Down the road, I turned off at Ho`okipa, unable to resist the enticement of snapping some photos. The colors of the sea and sky were phenomenal. The sight of pineapple fields dropping into the Pacific ocean was breathtaking. I stepped out of my truck and heard a strangely familiar sound.
"Mooo-ooo," came a basso profundo baw unlike any dairy cows I‘d heard. A bull quickened his pace behind a wire fence across from where I was standing and headed expectantly toward a cow and her calves.
At the awesome sound of those thundering hoofs, I beat feet to the other side of the point where the world-famous windsurfing beach proved up its windy reputation.
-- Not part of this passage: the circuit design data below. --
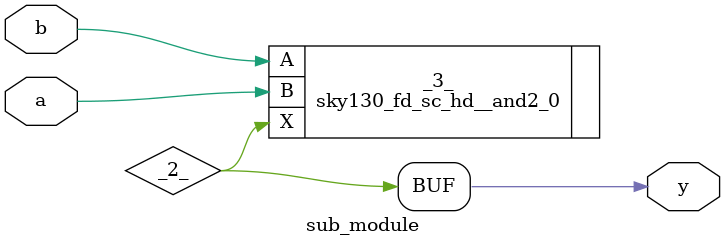
<source format=v>
/* Generated by Yosys 0.9 (git sha1 1979e0b) */

module multiple_module_opt2(a, b, c, d, y);
  input a;
  input b;
  input c;
  input d;
  wire n1;
  wire n2;
  wire n3;
  output y;
  sub_module U1 (
    .a(a),
    .b(1'h0),
    .y(n1)
  );
  sub_module U2 (
    .a(b),
    .b(c),
    .y(n2)
  );
  sub_module U3 (
    .a(n2),
    .b(d),
    .y(n3)
  );
  sub_module U4 (
    .a(n3),
    .b(n1),
    .y(y)
  );
endmodule

module sub_module(a, b, y);
  wire _0_;
  wire _1_;
  wire _2_;
  input a;
  input b;
  output y;
  sky130_fd_sc_hd__and2_0 _3_ (
    .A(_1_),
    .B(_0_),
    .X(_2_)
  );
  assign _1_ = b;
  assign _0_ = a;
  assign y = _2_;
endmodule

</source>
Tourists loitered or wandered, eyes glued to video cameras. Young brides snapped photos of seabirds and palm trees, crashing waves and sea blues of every hue.
"Yep, not a bad pau hana stop on the way to K-Mart," I told myself, feeling as contented as the old cow in the meadow, bull or no bull.
I was already headed toward the garden department when I heard the amplified voice announce, "The garden section is closing now." Racing my cart toward the entrance, I hoped to beat the abrupt reality. Why close the garden department at 2 p.m. on a Saturday?
"You take break now, yeah?. You no pau ‘till seven. That fa-a-ah away," the manager coached a young employee.
"Are you really closing now?" I interrupted in disbelief.
"Garden pau, now, sorry," she grinned.
"But…"
"Come back lattah, yeah?" she nodded.
"Anuddah day," I agreed, knowing by now not to argue with pau hana.